All 10 floors of the building are perfect circles in plan, and these diminish in diameter the higher up they are. The clever bit is that each floor is displaced slightly southwards beyond the floor below, providing overhangs that shade the south side and a grand, smoothly curved window wall facing the river.

The real design challenge was how to detail the ferociously complex double-curving geometry within the property developer's tight budget of £43m, or £2400/m2. Foster has managed this by resolving the entire quasi-spherical envelope into relatively cheap flat cladding panels and straight frames. The trick here is that all the panels are trapezoids, with sides that vary in angle according to their location on the facade. In total there are 650 different panel sizes, a feat that was only made feasible by feeding Foster's computer-aided design directly into the computer-aided manufacturing process of the cladding supplier, Schmidlin.

The tightness of the budget is evident elsewhere in the building's detailing. The glass balustrading to the ramp, for instance, is clamped into place by white-painted steel plates that vary in width according to spiral's constantly changing radius of curvature and expose their stainless-steel bolt heads, an effect that is basic and matter-of-fact rather than elegant and refined.

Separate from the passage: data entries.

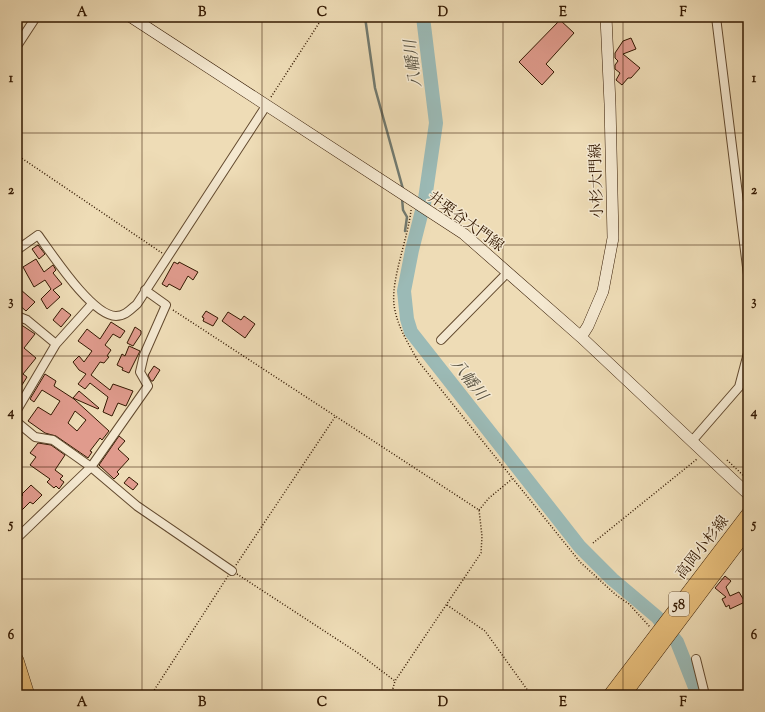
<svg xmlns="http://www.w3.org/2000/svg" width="765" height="712" viewBox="0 0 765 712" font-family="'Sorts Mill Goudy','Noto Serif JP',serif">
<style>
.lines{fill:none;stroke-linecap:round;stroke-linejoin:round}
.stream{stroke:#71796e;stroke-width:2.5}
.river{stroke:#9bbab6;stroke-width:14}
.building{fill:#e09b8d;stroke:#331801;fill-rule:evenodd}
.minor-casing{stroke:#62492e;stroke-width:10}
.secondary-casing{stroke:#331801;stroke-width:12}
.primary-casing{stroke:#331801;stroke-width:14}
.path{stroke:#331801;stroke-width:1.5;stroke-dasharray:1 2;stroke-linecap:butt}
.minor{stroke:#f4e8d0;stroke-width:8}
.secondary{stroke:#f4e8d0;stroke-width:11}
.primary{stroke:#e7be7b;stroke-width:13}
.grid{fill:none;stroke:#331801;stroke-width:1;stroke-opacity:0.55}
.labels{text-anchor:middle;stroke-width:3;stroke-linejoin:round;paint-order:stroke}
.shield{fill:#f4e8d0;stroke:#6d563f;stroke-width:1}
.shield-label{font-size:14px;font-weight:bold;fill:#331801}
.street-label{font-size:15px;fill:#331801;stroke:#f4e8d0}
.water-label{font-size:16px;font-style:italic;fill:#575140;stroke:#f4e8d0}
.neatline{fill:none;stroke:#331801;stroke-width:1.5}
.grid-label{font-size:13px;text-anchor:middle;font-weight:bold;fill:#331801}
</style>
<rect width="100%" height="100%" fill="#eedcb6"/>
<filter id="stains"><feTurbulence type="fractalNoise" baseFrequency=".005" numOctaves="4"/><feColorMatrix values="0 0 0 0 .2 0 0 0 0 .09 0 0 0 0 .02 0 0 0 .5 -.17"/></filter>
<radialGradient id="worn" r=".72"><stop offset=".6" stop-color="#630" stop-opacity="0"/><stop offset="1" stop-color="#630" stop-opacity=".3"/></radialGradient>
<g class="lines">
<path class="stream" d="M365,17L375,88L403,189
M402,198L403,210L407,217L405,231"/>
<path class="river" d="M423,17L436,123L425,199L412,250L404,291L407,319L411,332L580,547L612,579L657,617L677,642L698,695"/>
</g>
<path class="building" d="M560,20L574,33L546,64L554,72L542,85L519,62Z
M631,38L636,49L623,54L640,68L631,78H628L622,85L616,80L620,73L615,69V65L618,61L615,58V53L623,41Z
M38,245L45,254L39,259L32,249Z
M36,259L44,272L53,265L56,270L53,273L62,284L53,290L60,297L47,309L41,299L51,289L45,280L34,287L23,267Z
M174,262L178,264L179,262L198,272L193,280L188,276L180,290L169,284L167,287L162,284Z
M21,290L35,302L26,311L17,303V294Z
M62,308L71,315L61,327L53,320Z
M206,311L218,318L213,326L203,321L204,318L202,317Z
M228,312L241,320L244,316L255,324L245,338L222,321Z
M17,322L35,334L24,348L36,358L23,374L27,377L22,385L17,382Z
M111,322L125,331L120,338L113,334L105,345L111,350L107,356L109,357L104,363L100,362L91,375L110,390L113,384L133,391L126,406L118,403L112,416L103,412L108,397L90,383L85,389L78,384L86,374L79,370L73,362L79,356L84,362L92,351L78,341L87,329L100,339Z
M135,327L141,331V334L133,346L127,343Z
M129,346L140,351L129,373L122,370L123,368L117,365L122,354L125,356Z
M154,366L160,370L153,381H151L148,375Z
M45,374L56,381L54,386L74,399L109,431L102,440L100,438L90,451L92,452L88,458L56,436L45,433L28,421L38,407L51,415L60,401L42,390L34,402L30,399ZM75,411L86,420L77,431L68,423Z
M79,391L99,408L98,409L73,398Z
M119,436L125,441L118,449L129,459L117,472L119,474L114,479L99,465Z
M38,443L51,445L65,455L55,470L63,476L60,479L64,482L59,489L56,486L54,488L47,482L50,479L30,465L36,457L30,453Z
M129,477L138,484L133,490L124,483Z
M31,485L42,495L33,504L30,502L17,515V501L23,495L22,494Z
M725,576L731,581L726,587L730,596L739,592L745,602L730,609L729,605L726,607L722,599L726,597L715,588Z"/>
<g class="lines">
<g class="minor-casing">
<path id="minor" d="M716,17L748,275
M17,46L36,17
M17,250L38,235C52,254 92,316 116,316C125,316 130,310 137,304L266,106
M17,316L27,320L56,344
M441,340L508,272
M17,410L56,344L92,304
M17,422L35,437L53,440L91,467L137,506L232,571
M692,441L739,387L748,353
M17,538L91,467L148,386L140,372L144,355L166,305L145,290
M696,659L705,695"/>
</g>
<g class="secondary-casing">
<path id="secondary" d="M131,17L464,234L581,337L748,494
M581,337L588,326L603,291L613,238L610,104L606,17"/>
</g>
<g class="primary-casing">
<path id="primary" d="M17,660L28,695
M610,695L748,514
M624,695L748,530"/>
</g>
<path class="path" d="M271,97L323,17
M17,155L162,253
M411,210C408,238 391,279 394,305C397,326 408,343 418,361L580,562L616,595L629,604L650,627
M173,310L479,510L482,536L481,553L395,681L391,695
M727,460L748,480
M479,510L489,498L512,479
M593,543L697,459
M236,565L335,417
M237,574L358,653L395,681
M447,605L485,631L531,695
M151,695L228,576"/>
<use href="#minor" class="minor"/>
<use href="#secondary" class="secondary"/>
<use href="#primary" class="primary"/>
</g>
<path class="grid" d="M142,17V695M262,17V695M382,17V695M503,17V695M623,17V695M17,133H748M17,245H748M17,356H748M17,467H748M17,579H748"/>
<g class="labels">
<rect class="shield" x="669" y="592" width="20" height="24" rx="3"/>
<g class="shield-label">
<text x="679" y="609">58</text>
</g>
<g class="street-label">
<text transform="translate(596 181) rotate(-92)" y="5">小杉大門線</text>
<text transform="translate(466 221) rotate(36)" y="5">井栗谷大門線</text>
<text transform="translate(702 547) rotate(-52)" y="5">高岡小杉線</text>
</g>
<g class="water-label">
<text transform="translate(412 64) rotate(-97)" y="6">八幡川</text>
<text transform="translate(470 379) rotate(52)" y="6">八幡川</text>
</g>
</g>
<rect width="765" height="712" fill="none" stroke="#eedcb6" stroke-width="44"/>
<rect x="22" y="22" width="721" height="668" class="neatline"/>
<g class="grid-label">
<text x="82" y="16">A</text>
<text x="202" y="16">B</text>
<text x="322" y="16">C</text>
<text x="443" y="16">D</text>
<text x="563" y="16">E</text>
<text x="683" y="16">F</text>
<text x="11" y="82">1</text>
<text x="754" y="82">1</text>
<text x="11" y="194">2</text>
<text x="754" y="194">2</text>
<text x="11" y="305">3</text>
<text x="754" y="305">3</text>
<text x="11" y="416">4</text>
<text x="754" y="416">4</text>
<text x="11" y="528">5</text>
<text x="754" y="528">5</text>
<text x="11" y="639">6</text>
<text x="754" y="639">6</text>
<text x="82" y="706">A</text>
<text x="202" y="706">B</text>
<text x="322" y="706">C</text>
<text x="443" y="706">D</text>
<text x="563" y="706">E</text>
<text x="683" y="706">F</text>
</g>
<rect width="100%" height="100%" filter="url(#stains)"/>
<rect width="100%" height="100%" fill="url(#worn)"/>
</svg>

Externally, the lopsided form of the building can be appear unnervingly off-balance when viewed from certain angles. Also, the cladding has been specified in a sludge-grey that mirrors the most depressing of overcast London skies – silver would have been better matched the glass and metal vocabulary.

When it comes to how the building will be used by its occupants, other questions arise. Will the public be banned by council jobsworths from using the ramp during events, for fear of causing distractions or dropping things from above? Will the beautiful curvilinear spaces and clear-glazed partitions be allowed to silt up with local authority fittings and notices? And how will the authority bureaucracy expand once it has fully occupied the building?

City Hall has been designed for the symbolism and public spectacle favoured by media-conscious politicians rather than the flexible office space preferred by local authority functionaries. With its iconic lopsided hemispherical form and eight-storey public spiral, the building has to a dazzling degree the attributes for public spectacle that engage the public itself. It is now up to GLA staff to manage the building so as to achieve these aspirations.